Regional codes apply to game consoles such as PlayStation 2 and Xbox, but only for DVD-Video (movie) discs (region modifications can be made to the PS2 memory). PlayStation has a separate regional lockout scheme for games. Regional codes also apply to DVD-ROM computers, but affect only DVD-Video discs, not DVD-ROM discs containing computer software. Computer playback systems check for regional codes before playing movies from a CSS-protected DVD-Video (see 1.11 for CSS info). Newer RPC2 DVD-ROM drives let you change the region code several times. (RPC stands for region protection control.) Once an RPC2 drive has reached the limit of 5 changes it can't be changed again unless the vendor or manufacturer resets the drive. The Drive Info utility can tell you if you have an RPC2 drive (it will say "This drive has region protection").

 Is DVD-Video a worldwide standard? Does it work with NTSC, PAL, and SECAM?

The MPEG video on a DVD is stored in digital format, but it's formatted for one of two mutually incompatible television systems: 525/60 (NTSC) or 625/50 (PAL/SECAM). Therefore, there are two kinds of DVDs: "NTSC DVDs" and "PAL DVDs." Some players only play NTSC discs, others play PAL and NTSC discs. Discs are also coded for different regions of the world (see 1.10).

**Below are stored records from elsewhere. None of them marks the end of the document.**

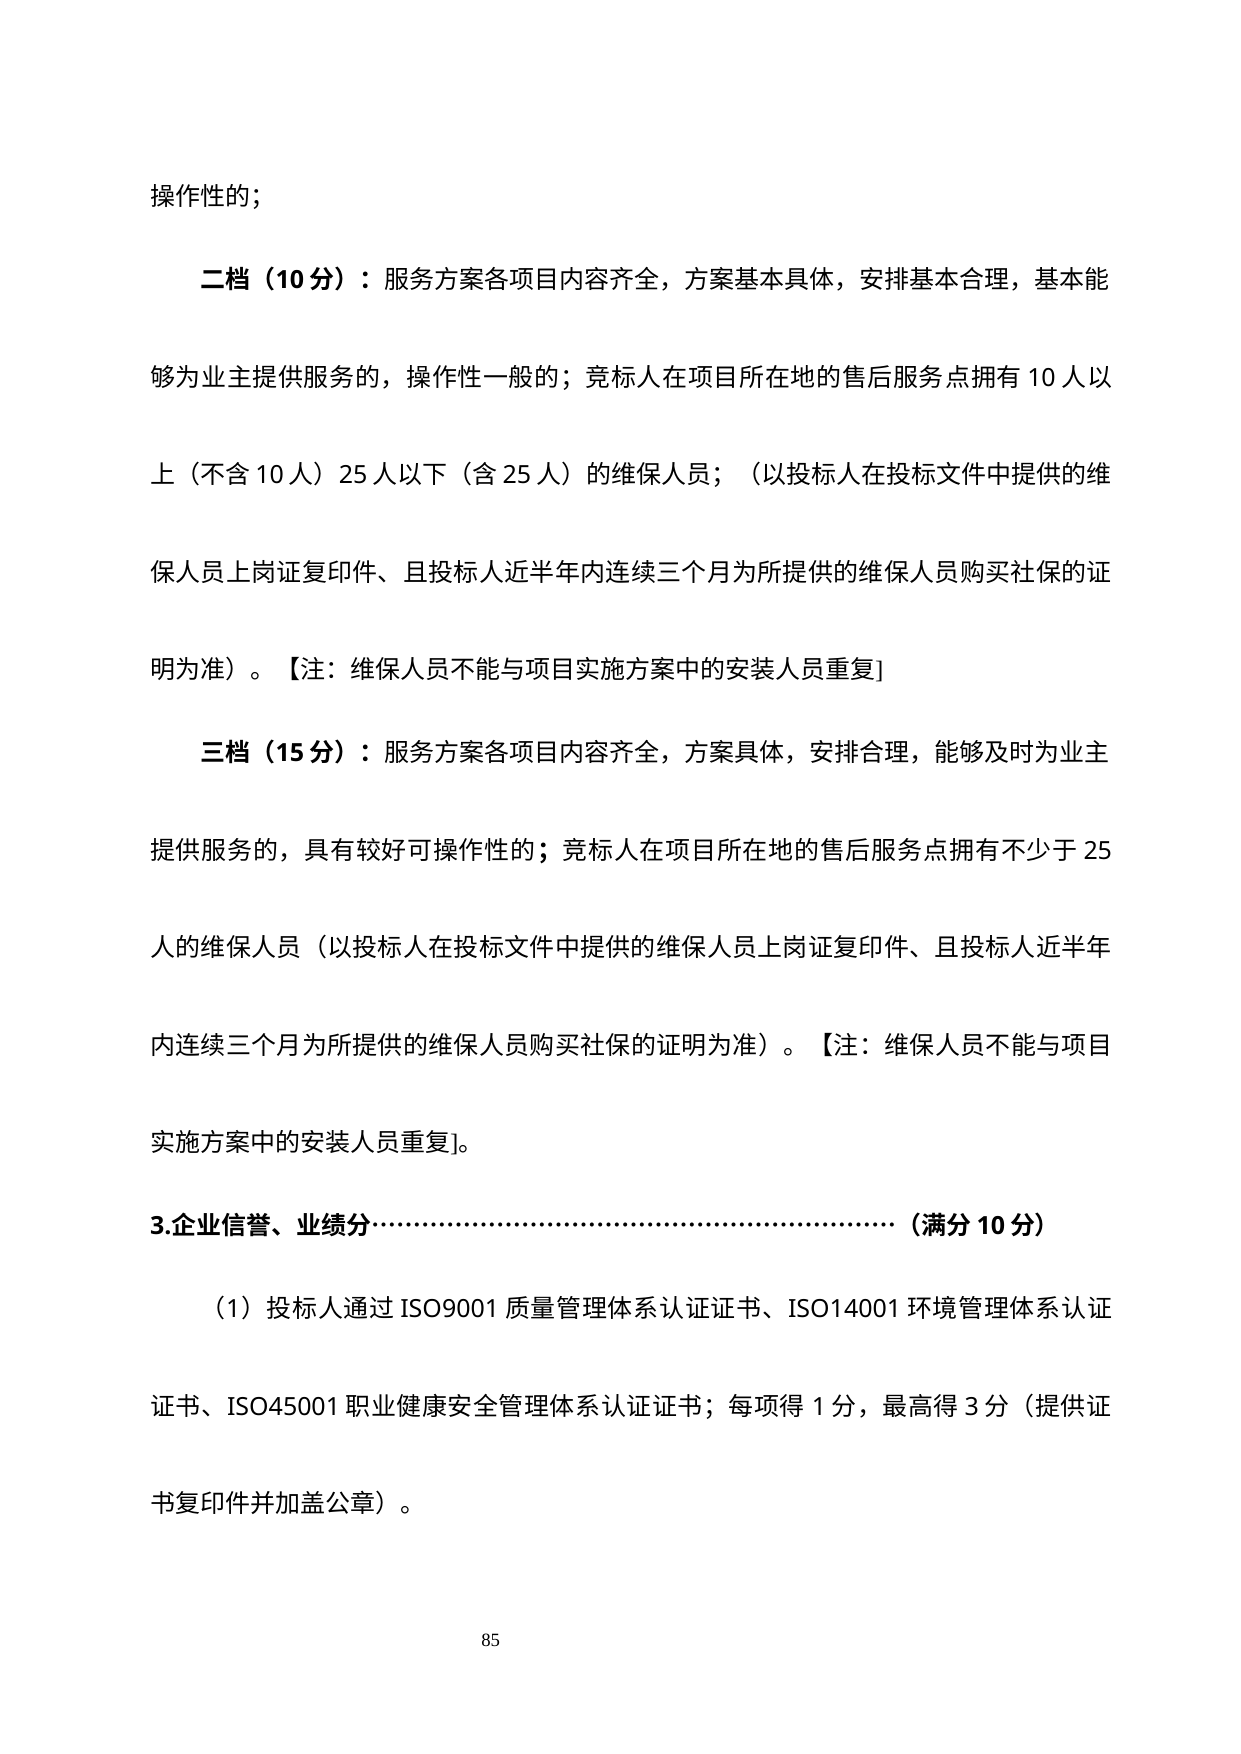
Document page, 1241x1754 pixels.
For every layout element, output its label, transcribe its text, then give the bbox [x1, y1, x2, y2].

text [150, 162, 1112, 227]
text 三档（15分）：服务方案各项目内容齐全，方案具体，安排合理，能够及时为业主提供服务的，具有较好可操作性的；竞标人在项目所在地的售后服务点拥有不少于25人的维保人员（以投标人在投标文件中提供的维保人员上岗证复印件、且投标人近半年内连续三个月为所提供的维保人员购买社保的证明为准）。【注：维保人员不能与项目实施方案中的安装人员重复]。 [150, 718, 1112, 1173]
text 二档（10分）：服务方案各项目内容齐全，方案基本具体，安排基本合理，基本能够为业主提供服务的，操作性一般的；竞标人在项目所在地的售后服务点拥有10人以上（不含10人）25人以下（含25人）的维保人员；（以投标人在投标文件中提供的维保人员上岗证复印件、且投标人近半年内连续三个月为所提供的维保人员购买社保的证明为准）。【注：维保人员不能与项目实施方案中的安装人员重复] [150, 245, 1112, 700]
list （1）投标人通过ISO9001质量管理体系认证证书、ISO14001环境管理体系认证证书、ISO45001职业健康安全管理体系认证证书；每项得1分，最高得3分（提供证书复印件并加盖公章）。 [150, 1274, 1112, 1534]
text 3.企业信誉、业绩分………………………………………………………（满分10分） [150, 1191, 1112, 1256]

Almost all DVD players sold in PAL countries play both kinds of discs. These multi-standard players partially convert NTSC to a 60-Hz PAL (4.43 NTSC) signal. The player uses the PAL 4.43-MHz color subcarrier encoding format but keeps the 525/60 NTSC scanning rate. Most modern PAL TVs can handle this "pseudo-PAL" signal. A few multi-standard PAL players output true 3.58 NTSC from NTSC discs, which requires an NTSC TV or a multi-standard TV. Some players have a switch to choose 60-Hz PAL or true NTSC output when playing NTSC discs. There are a few standards-converting PAL players that convert from an NTSC disc to standard PAL output for older PAL TVs. Proper "on the fly" standards conversion requires expensive hardware to handle scaling, temporal conversion, and object motion analysis. Because the quality of conversion in DVD players is poor, using 60-Hz PAL output with a compatible TV provides a better picture than converting from NTSC to PAL.
(Sound is not affected by video conversion.)

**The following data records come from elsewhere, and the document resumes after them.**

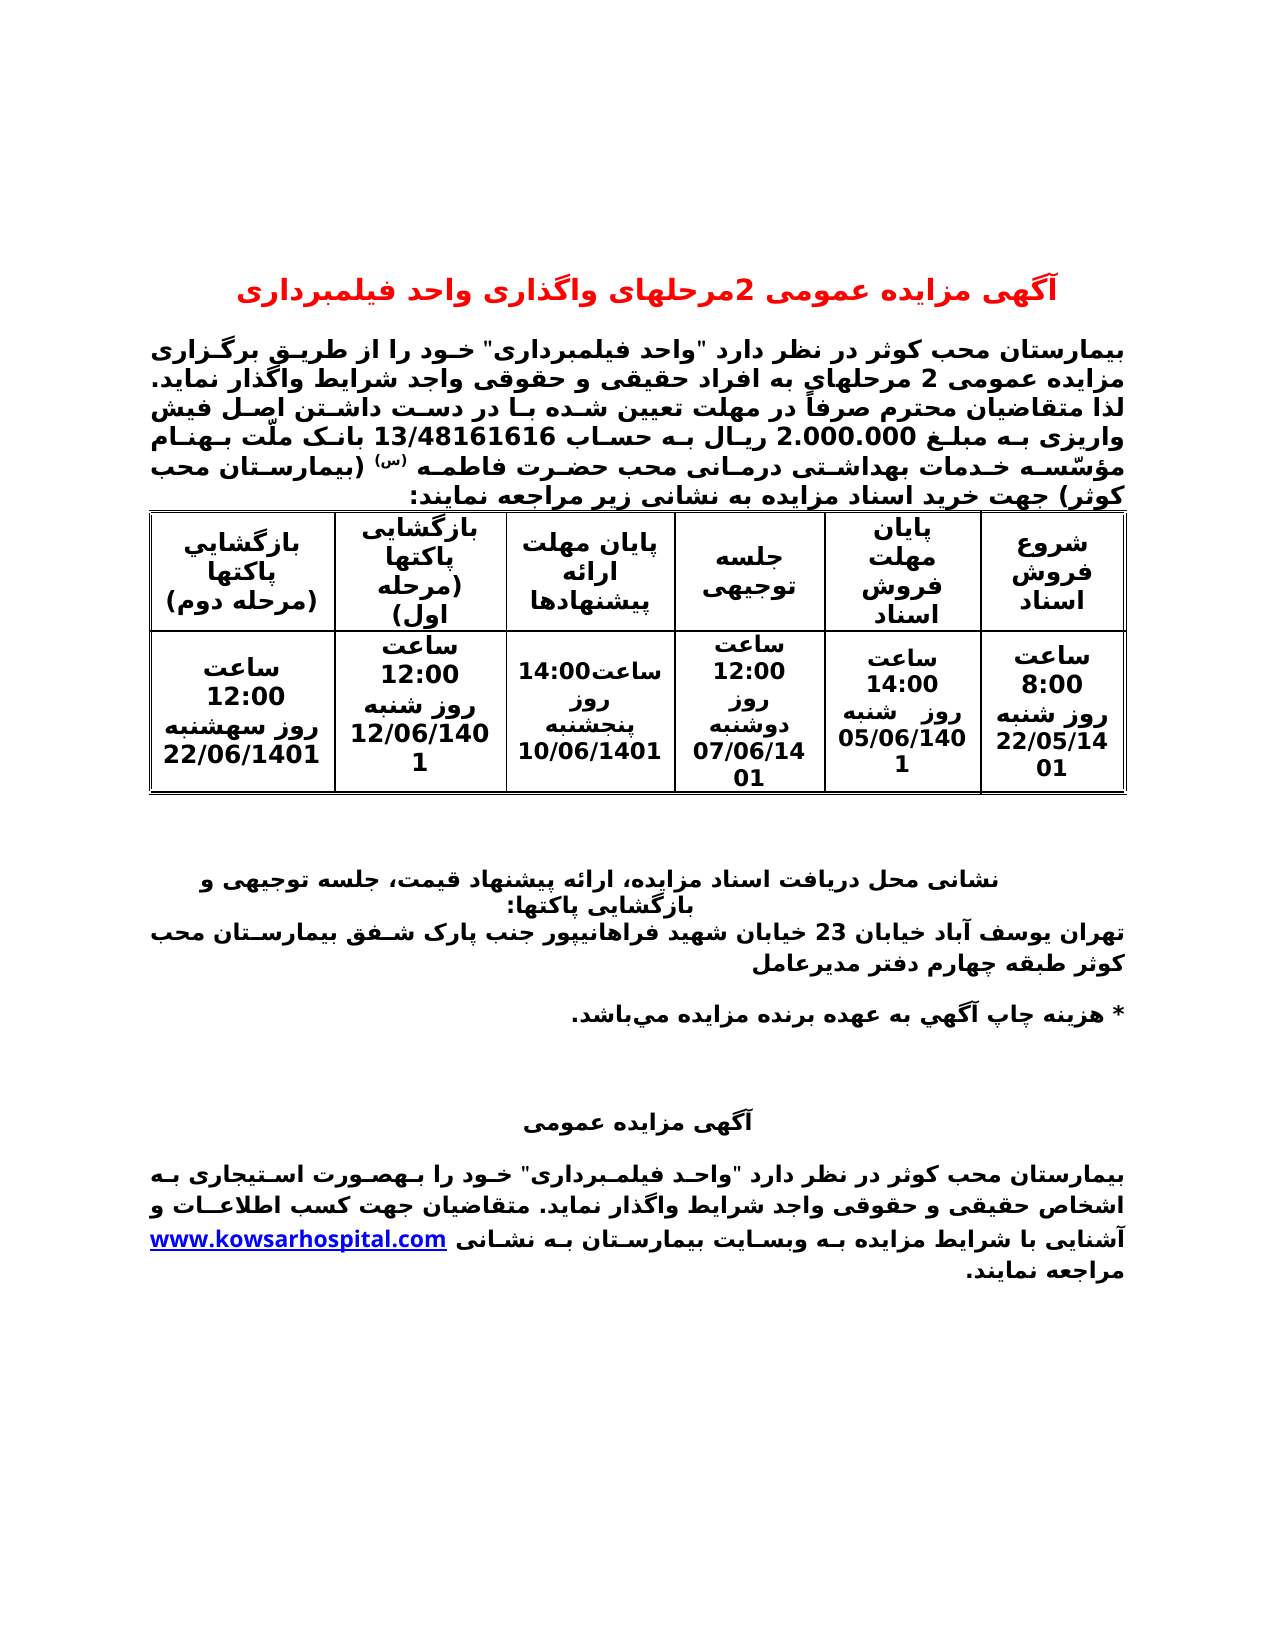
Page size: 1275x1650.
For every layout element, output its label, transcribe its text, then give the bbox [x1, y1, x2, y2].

table_cell ساعت 14:00 روز شنبه 05/06/1401 [826, 632, 980, 791]
table_header بازگشایی پاکتها (مرحله اول) [336, 513, 506, 630]
text آگهی مزایده عمومی 2مرحلهای واگذاری واحد فیلمبرداری [150, 273, 1123, 307]
text آگهی مزایده عمومی [150, 1109, 1125, 1136]
table_header پايان مهلت ارائه پيشنهادها [507, 513, 674, 630]
text * هزينه چاپ آگهي به عهده برنده مزایده مي‌باشد. [150, 1001, 1125, 1028]
text بیمارستان محب کوثر در نظر دارد "واحد فیلمبرداری" خود را از طریق برگزاری مزایده عمومی 2 مرحلهای به افراد حقیقی و حقوقی واجد شرایط واگذار نماید. لذا متقاضیان محترم صرفاً در مهلت تعیین شده با در دست داشتن اصل فیش واریزی به مبلغ 2.000.000 ریال به حساب 13/48161616 بانک ملّت بهنام مؤسّسه خدمات بهداشتی درمانی محب حضرت فاطمه (س) (بیمارستان محب کوثر) جهت خرید اسناد مزایده به نشانی زیر مراجعه نمایند: [150, 335, 1125, 510]
table_cell ساعت 12:00 روز سهشنبه 22/06/1401 [150, 632, 334, 791]
table_cell ساعت 12:00 روز دوشنبه 07/06/1401 [676, 632, 824, 791]
text تهران یوسف آباد خیابان 23 خیابان شهید فراهانیپور جنب پارک شفق بیمارستان محب کوثر طبقه چهارم دفتر مدیرعامل [150, 919, 1125, 976]
text بیمارستان محب کوثر در نظر دارد "واحد فیلمبرداری" خود را بهصورت استیجاری به اشخاص حقیقی و حقوقی واجد شرایط واگذار نماید. متقاضیان جهت کسب اطلاعات و آشنایی با شرایط مزایده به وبسایت بیمارستان به نشانی www.kowsarhospital.com مراجعه نمایند. [150, 1161, 1125, 1284]
table_cell ساعت14:00 روز پنجشنبه 10/06/1401 [507, 632, 674, 791]
table_header بازگشايي پاكتها (مرحله دوم) [150, 513, 334, 630]
text نشانی محل دریافت اسناد مزایده، ارائه پیشنهاد قیمت، جلسه توجیهی و بازگشایی پاکتها: [150, 866, 1050, 919]
table_cell ساعت 8:00 روز شنبه 22/05/1401 [982, 632, 1125, 791]
table_header جلسه توجیهی [676, 513, 824, 630]
table_header شروع فروش اسناد [982, 511, 1125, 630]
table_header پايان مهلت فروش اسناد [826, 513, 980, 630]
table_cell ساعت 12:00 روز شنبه 12/06/1401 [336, 632, 506, 791]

There are actually three types of DVD players if you count computers. Most DVD PC software and hardware can play both NTSC and PAL video and both Dolby Digital and MPEG audio. Some PCs can only display the converted video on the computer monitor, but others can output
it as a video signal for a TV.

Bottom line: NTSC discs (with Dolby Digital audio) play on over 95% of DVD systems worldwide. PAL discs play on very few players outside of PAL countries. (This is irrespective of regions).